● SET OF TASKS
#1 According to the text on the Ballymun Plan, by what date did the Plan have to be presented for approval?
#2 Continue the text on the Ballymun Plan, picking up right after its final sentence.

● SELECTED TEXT
>>>>>
Consultation is one thing, participation in decision making is another. The Plan had to be presented for approval by 31 March 1998. There was no time, there were no established channels of communication between agencies and people. There was plenty of disbelief, of alienation from `Them' and what they've done to us, and what they've failed to deliver on. And anyway the lifts weren't working.

In drawing up the Plan, BRL had to work with reality: local community groups, statutory bodies, the Ballymun Housing Task Force, a Design Group, and representatives drawn from the Area Forums. The Design Group, drawn again from these same agencies met weekly with the project team, and concentrated on land use and the potential for the new town - attracting business and getting jobs, where there is 47% unemployment. But the pivot to community involvement are the five neighbourhood Forums.

The forums began life as BRL was established. They are elected directly by tenants, in the ratio of 1 to 45. About one third of the elections were contested, with 20-25% actually voting, which compares favourably with local government elections where voting can be as low as 15%.
<<<<<
● MATERIAL PROVIDED
>>>>>
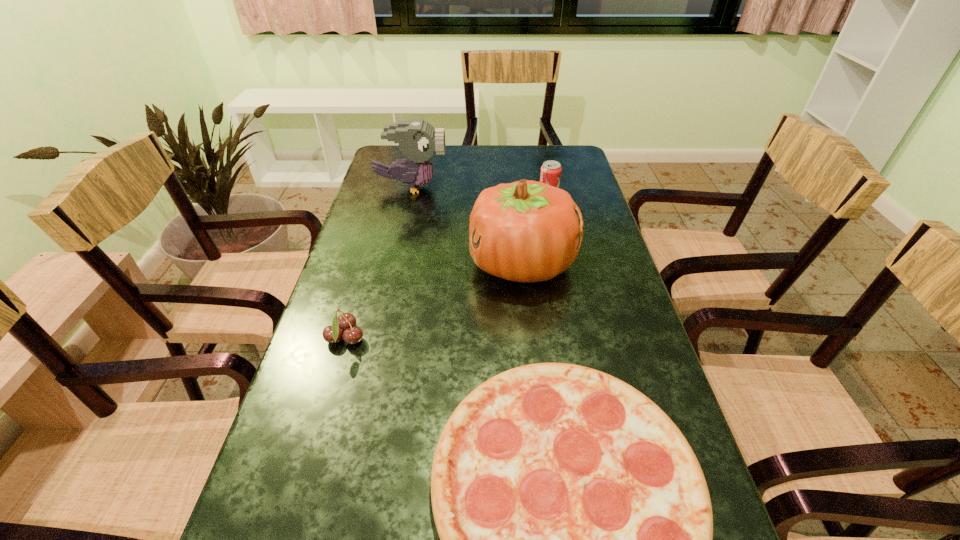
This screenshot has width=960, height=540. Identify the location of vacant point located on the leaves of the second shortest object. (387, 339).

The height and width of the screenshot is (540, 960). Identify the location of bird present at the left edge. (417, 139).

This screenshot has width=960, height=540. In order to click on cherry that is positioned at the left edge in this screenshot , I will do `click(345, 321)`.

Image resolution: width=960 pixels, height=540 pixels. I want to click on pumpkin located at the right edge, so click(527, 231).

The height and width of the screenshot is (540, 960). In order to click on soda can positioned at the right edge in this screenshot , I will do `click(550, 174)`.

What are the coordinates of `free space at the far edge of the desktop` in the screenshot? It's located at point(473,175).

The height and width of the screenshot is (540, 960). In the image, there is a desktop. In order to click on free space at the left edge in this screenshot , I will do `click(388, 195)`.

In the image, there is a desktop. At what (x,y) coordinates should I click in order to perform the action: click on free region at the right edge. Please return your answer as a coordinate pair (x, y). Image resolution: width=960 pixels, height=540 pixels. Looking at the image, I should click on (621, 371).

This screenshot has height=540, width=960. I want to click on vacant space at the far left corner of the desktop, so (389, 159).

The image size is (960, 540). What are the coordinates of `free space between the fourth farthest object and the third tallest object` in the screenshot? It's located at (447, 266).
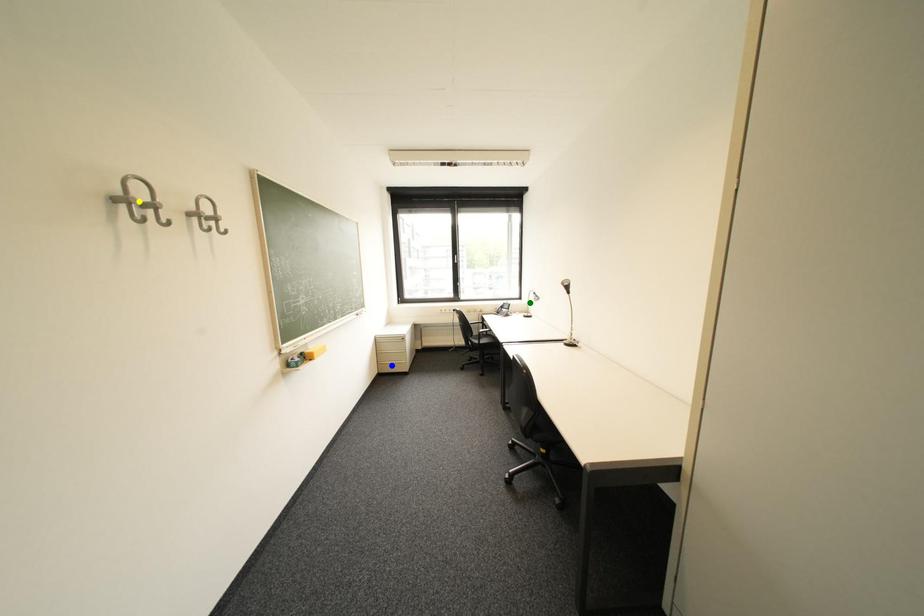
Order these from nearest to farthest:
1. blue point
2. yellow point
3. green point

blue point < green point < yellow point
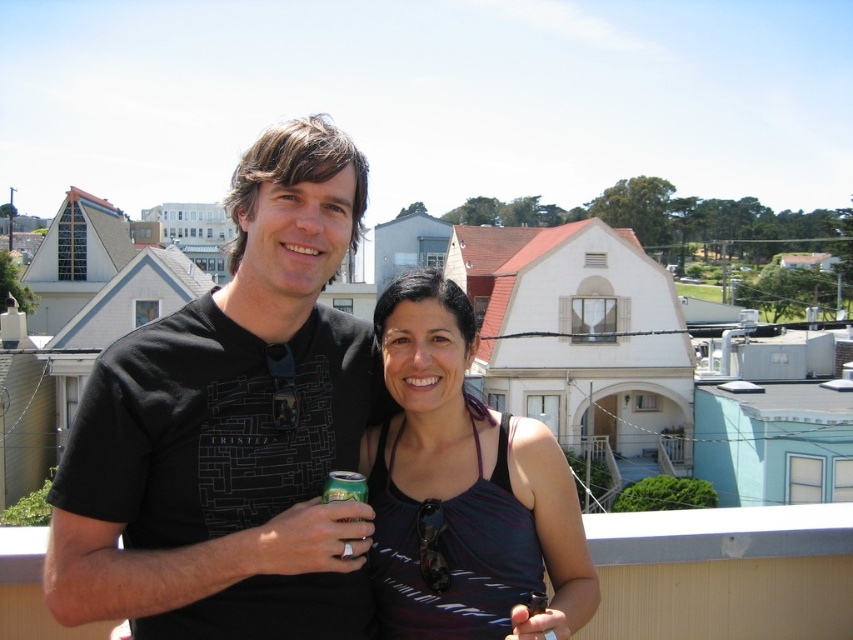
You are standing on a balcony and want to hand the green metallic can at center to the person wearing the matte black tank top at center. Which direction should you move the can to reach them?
<<<<<
● RESULTS IN ORDER
#1 31 March 1998

#2
``It was often hard to get people to stand for election. Sometimes it was a matter of going round asking at the Estates Offices who comes in here most with complaints,'' says Deirdre Scully, Development Worker, who has been tirelessly involved in the setting up of the forums and helping them to work.

Originally designed as Estate Management bodies, the Forums were set up jointly by the Corpo, the Task Force and the Ballymun Partnership and were allocated funding to employ a full time worker. ``The Regeneration was something which was landed upon them. It has been like a storm in a bath. Regeneration hit them far too early and, they will agree, they haven't found their feet yet,'' says Deirdre Scully.

Nor have they found any money to pay for babysitting, proper resources, training in how to run meetings, put a newsletter together, or just to pay for their endless time, running from meeting to meeting. There is little time left to report back to the people who elected them, to gather their views and concerns - in a word, to consult.

``At the moment we have no training package to help those on the forums develop the skills they so urgently need to have, to be able to question the professionals, to report back, to listen to peoples' opinions and to fight for peoples' views,'' says Deirdre Scully It is not just a matter of skills, which people aren't born with, but language, confidence, it's being able to `read' an architectural drawing and imagining what it looks like, it's talking and listening to people, working in a group and dealing with agencies and officials. It's being equal when you are not.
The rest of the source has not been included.